== Excerpt to read ==
........
Please remember we are in the midst of Triduum—THREE days. They are not about death, they are about depth, the depth of God’s love for creation, which, finally, is not shown on the cross, but in resurrection.  

Thursday, April 17, 2014

Holy Week What-for


The Triduum, “three days”, are upon us.

I’ve been caught in the quagmire that is this week: for some people, this is a time of holiday, some free time to do extra things around the yard, visit family, hunt for candy-filled eggs. For my Jewish friends in Texas (and other places, surely), it’s a time to remember that some holidays are more observed, more understood, more accommodated than others—Passover being one of the “less so” around here. And for us who observe Holy Week that leads to Easter, it is a time of reflection, a time set-apart, a time intended to be different from other Time. There are rituals and rhythms unlike other times of the year, feelings and questions unique to the holiness of this week.
........
== Exercise data ==
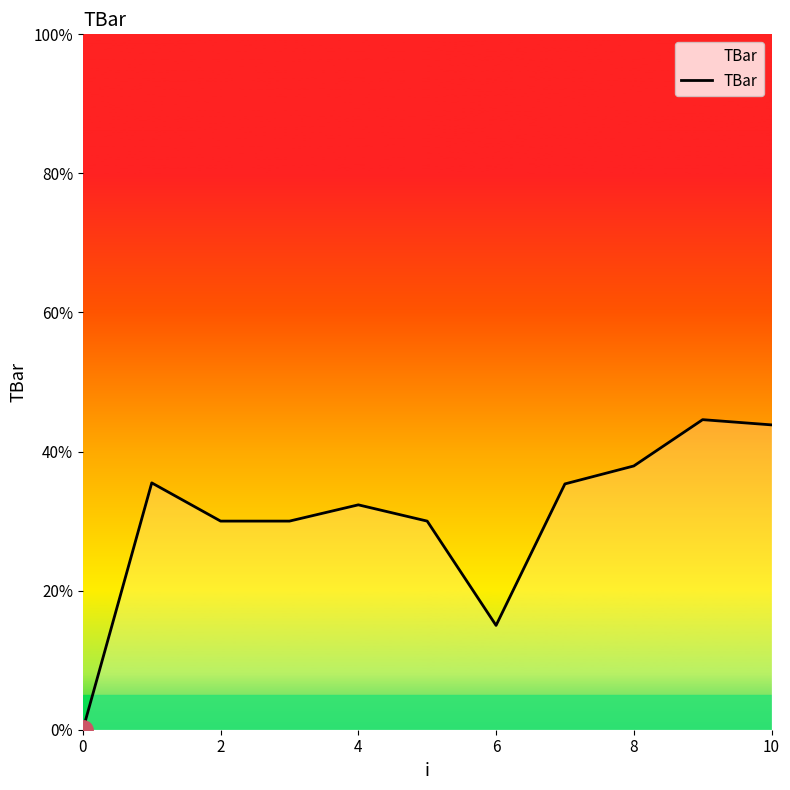

What is the difference between the maximum and minimum values?

44.6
........
== Directive 1 ==
In the Holy Week piece, which holiday does the writer name as one of the "less so" observed and accommodated holidays in Texas?
== Directive 2 ==
Carry on the Holy Week piece from the point where it stops.

== Answer 1 ==
Passover

== Answer 2 ==
And I am reminded that part of the call to holiness is that we pray on behalf of others who are not praying, observe the days for those who are not able or allowed to observe or practice for a variety of reasons, many beyond their control. I am not the type to get annoyed by or angry with those who are not doing what I am doing these three holy days; rather, when I am weary, those “others” are precisely for whom I must take the next step on the labyrinth, listen to one more last word of Christ from the cross, and wait, and wait, keeping vigil in the silence of the unknown. I do not believe Christ died to take away my sins, but rather that all of Jesus’ birth, life, death, and resurrection are God’s way of reconciling all of creation. Indeed, the “work” we do these three days is holy, walking alongside what God is doing in Christ Jesus, for the sake of the world. 

Blessed Triduum to all (and, since I probably won’t write on Sunday—Happy Easter, too!)